◆ Exercise description
Please restate word for word the lines of the entries below from the one with "click(113, 138)" to the one with "click(117, 133)", inclusive, and leave out every picture.

◆ Supplied information
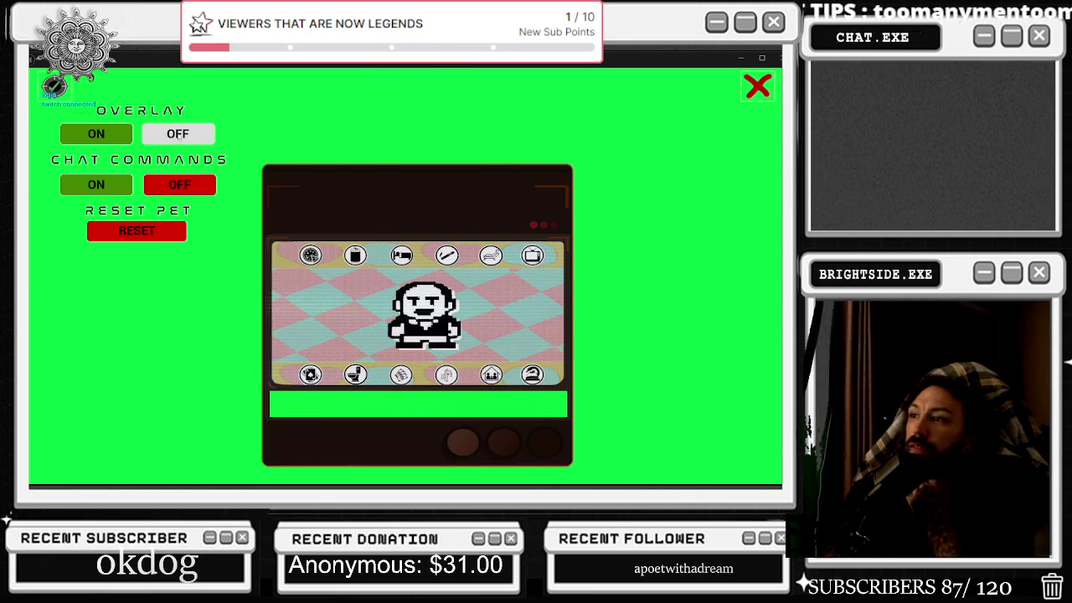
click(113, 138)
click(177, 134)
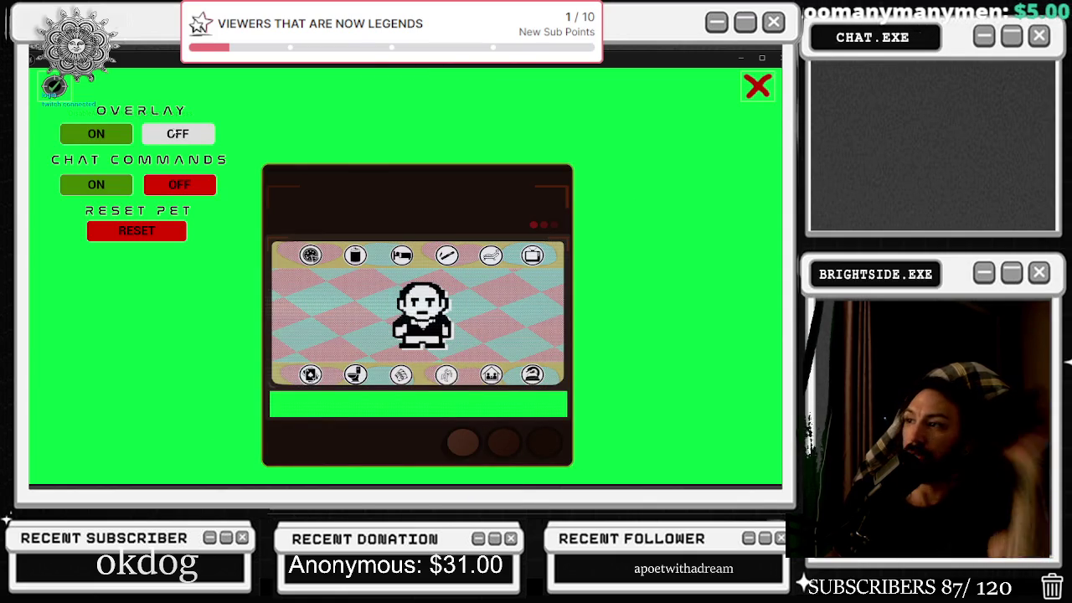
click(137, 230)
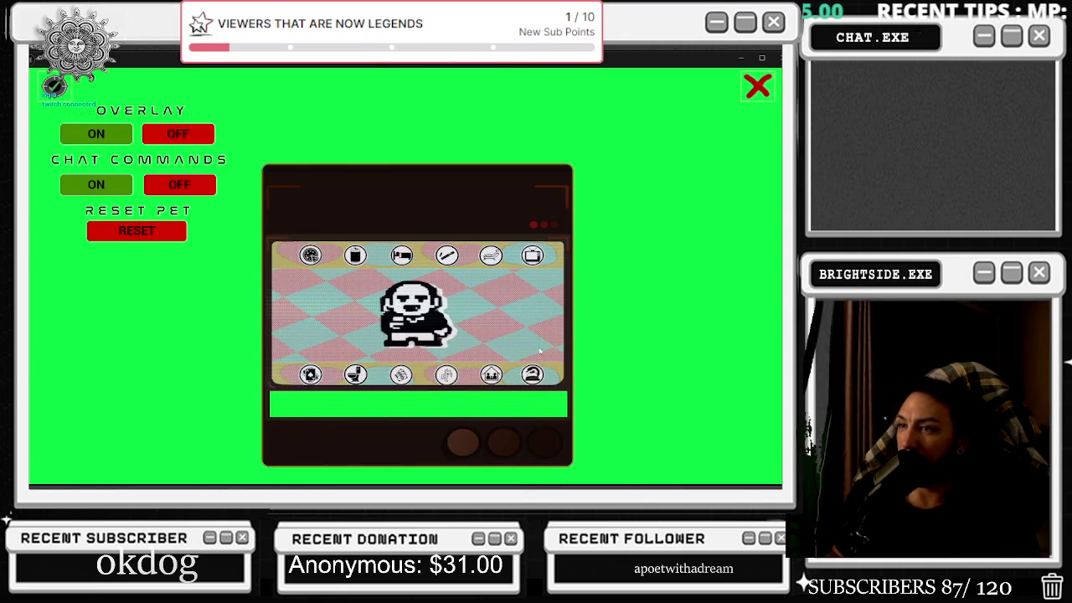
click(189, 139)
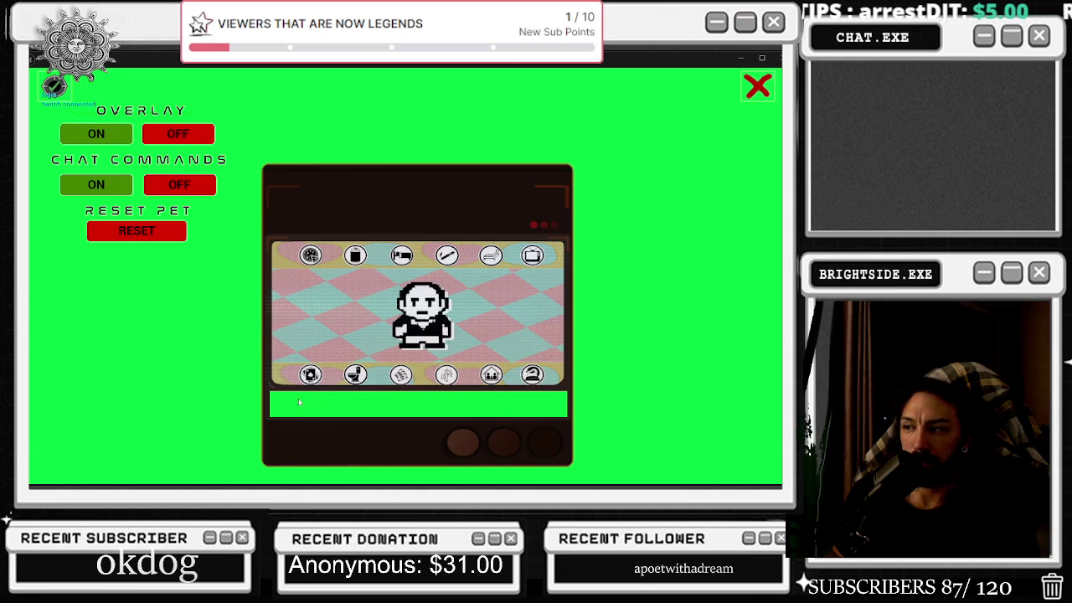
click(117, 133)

...

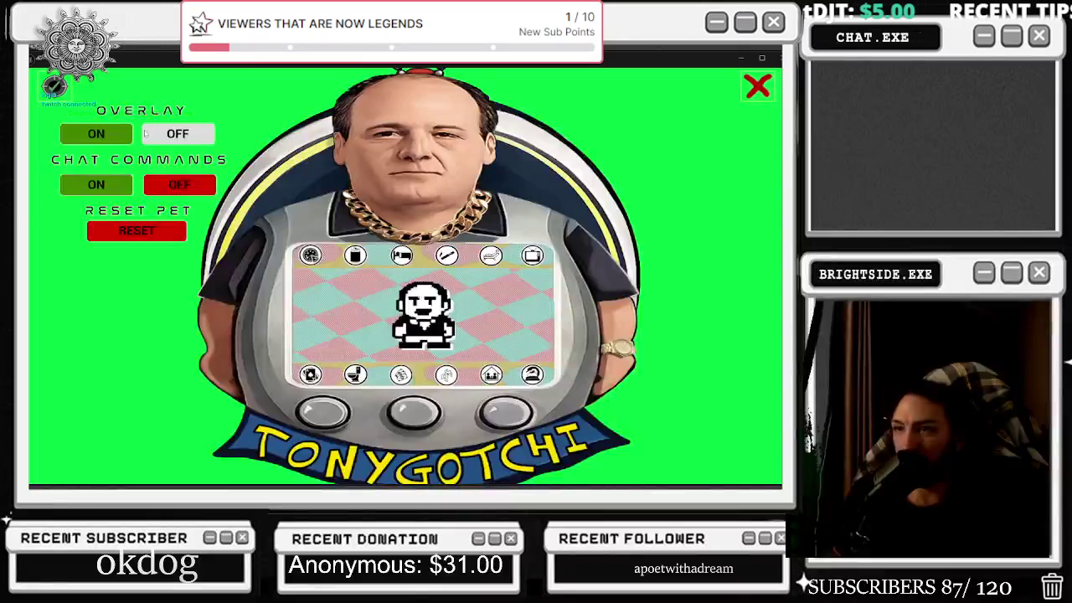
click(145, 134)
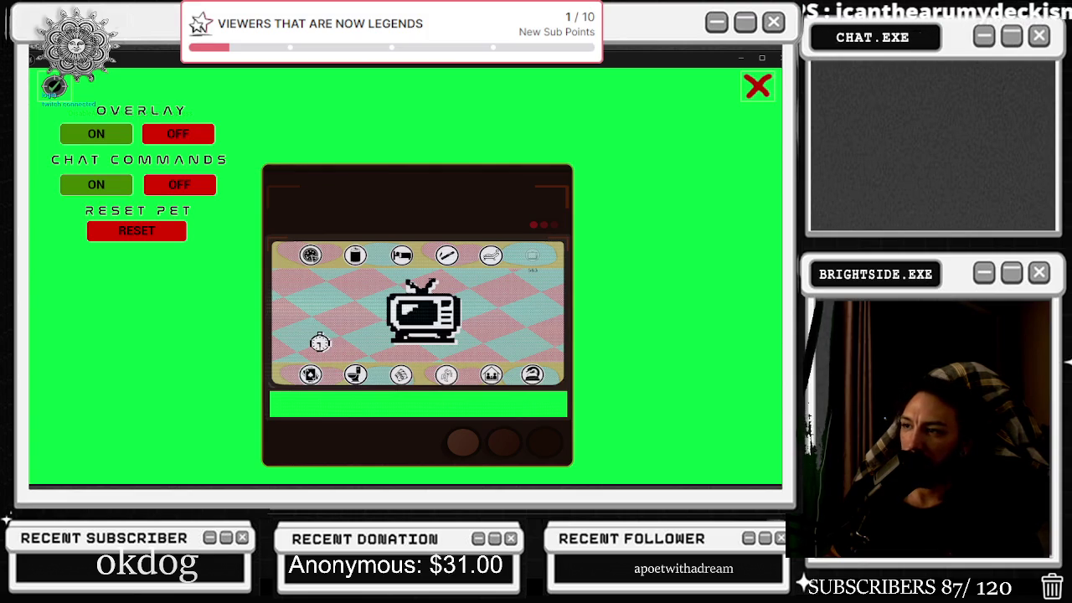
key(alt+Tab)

◆ Worked solution
click(113, 138)
click(177, 134)
click(137, 230)
click(189, 139)
click(117, 133)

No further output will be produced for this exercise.